Zoom meeting

USC welcomes newest Trojans with virtual convocation

President Carol L. Folt, student leaders, USC’s deans and more greeted this year’s new students and urged them to embrace this transformative opportunity.

August 06, 2020 Grayson Schmidt

As anyone who “attended” Thursday morning’s fall 2020 convocation ceremony surely noticed, the format was slightly different than in previous years.

we are SC logoThe incoming students weren’t sporting academic regalia and didn’t parade into Alumni Memorial Park in front of proud parents and USC leaders. Instead, like so many of this year’s events, the annual ceremony was entirely online. But while the venue may have been new, the traditions and sentiments of welcoming this year’s students to the Trojan Family were as heartfelt as ever.

President Carol L. Folt encouraged all of the new Trojans entering college at this unprecedented time to not let that discourage them but rather to inspire new ideas of how to move the world forward.

“What you bring to USC is exactly what we what the world needs right now,” she said. “We need your passion for equality and opportunity, your dedication to sustainability, your embrace of technology, your commitment to hard work and your ambition to achieve excellence.”

The online convocation — broadcast live with captioning available in English, Spanish and Mandarin — may have been a first for USC, but it wasn’t the only first for the Class of 2024.

This year’s class boasts the highest average high school GPA of any incoming class in USC history, and 21% are in the first generation in their families to attend college — another record, and a 57% increase from last year’s incoming class.

Thursday’s convocation was kicked off by USC’s Dean of Religious Life Varun Soni, who also spoke about how this emotional and confusing time can be one of great innovation and transformation.

President Carol L. Folt
President Carol L. Folt takes part in Thursday’s convocation. (Zoom image)

“May the University of Southern California be your place where all things lost are made good again,” he said.

Folt went a step further, telling students to use their time at USC to dream big.

“You’re in the perfect place to experiment, to shift gears and change course, to keep asking, ‘Why not?’” she said. “USC is where big dreams are nurtured and incubated and where dreams can become impactful even world-changing achievements.”

Students talk to students at USC’s convocation

Although the virtual audience may not have been wearing academic regalia, Undergraduate Student Government officer Gabe Savage — in his black robe — spoke about how the regalia is more than just pomp and circumstance, symbolizing the university’s values.

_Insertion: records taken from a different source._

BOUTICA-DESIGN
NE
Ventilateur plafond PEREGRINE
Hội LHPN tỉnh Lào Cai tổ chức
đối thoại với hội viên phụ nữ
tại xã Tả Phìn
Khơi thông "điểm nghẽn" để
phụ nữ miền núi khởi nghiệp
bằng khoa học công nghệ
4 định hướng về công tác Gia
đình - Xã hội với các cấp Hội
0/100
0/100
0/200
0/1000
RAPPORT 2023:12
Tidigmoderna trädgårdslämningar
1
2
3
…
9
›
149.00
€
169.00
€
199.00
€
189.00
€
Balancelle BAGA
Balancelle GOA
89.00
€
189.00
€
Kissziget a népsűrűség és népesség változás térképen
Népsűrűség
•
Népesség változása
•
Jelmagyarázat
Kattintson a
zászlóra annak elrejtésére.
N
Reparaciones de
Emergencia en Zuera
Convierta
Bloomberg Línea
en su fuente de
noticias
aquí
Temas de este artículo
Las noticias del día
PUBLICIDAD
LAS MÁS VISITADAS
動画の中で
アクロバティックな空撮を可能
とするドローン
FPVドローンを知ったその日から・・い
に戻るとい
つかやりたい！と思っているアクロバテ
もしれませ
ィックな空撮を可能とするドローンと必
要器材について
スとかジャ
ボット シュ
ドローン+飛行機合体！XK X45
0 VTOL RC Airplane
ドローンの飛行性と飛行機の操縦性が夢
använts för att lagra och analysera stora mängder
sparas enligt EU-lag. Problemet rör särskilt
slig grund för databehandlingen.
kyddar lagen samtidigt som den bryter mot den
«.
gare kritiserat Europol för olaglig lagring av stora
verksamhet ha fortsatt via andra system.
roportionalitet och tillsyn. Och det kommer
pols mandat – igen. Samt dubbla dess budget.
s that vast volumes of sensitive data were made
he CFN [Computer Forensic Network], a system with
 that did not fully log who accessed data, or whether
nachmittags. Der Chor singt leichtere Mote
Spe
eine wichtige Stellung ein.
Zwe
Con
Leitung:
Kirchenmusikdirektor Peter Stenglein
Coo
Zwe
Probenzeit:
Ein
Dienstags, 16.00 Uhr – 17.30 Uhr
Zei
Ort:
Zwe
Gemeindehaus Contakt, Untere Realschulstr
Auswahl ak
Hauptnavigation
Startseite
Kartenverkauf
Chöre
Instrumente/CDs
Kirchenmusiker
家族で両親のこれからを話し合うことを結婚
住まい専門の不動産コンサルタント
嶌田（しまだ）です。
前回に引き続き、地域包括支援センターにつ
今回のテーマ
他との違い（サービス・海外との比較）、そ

“This regalia comforts me in the idea that you, new Trojans, will leave this university ready to make a difference in the world, and that you’ll make that difference not by spouting easy answers but by asking better and harder questions,” he said.

Graduate Student Government President Melisa Osborne encouraged incoming students to embrace the strange circumstances they find themselves in as they begin their collegiate journey during a pandemic.

Online convocation includes song and speeches

After the performance of an original song by USC Thornton School of Music students, Professor Alison Trope of the USC Annenberg School for Communication and Journalism encouraged students to think critically about the messages they are receiving and how to potentially change them for future generations.

“As faculty, one of our jobs is to challenge and encourage you to engage and take stock of what has been framed as common sense,” she said. “This will be uncomfortable, yet this kind of discomfort is key to education and growth.” Words of wisdom and welcome from each of USC’s deans followed.

Folt closed the event with thoughts about John Lewis, the late congressman and civil rights leader. She commented on how his words on the 50th anniversary of the Civil Rights Act ring even truer today: We all need to do our part to push and pull together to make a difference in our society.

“You’ve already demonstrated, through your words and your deeds, your commitment to making a difference in society,” she said. “You must also use your time here to learn what it means to be part of a community, to accept as your responsibility to be a neighbor, a friend, a voice for reason, in service to others.”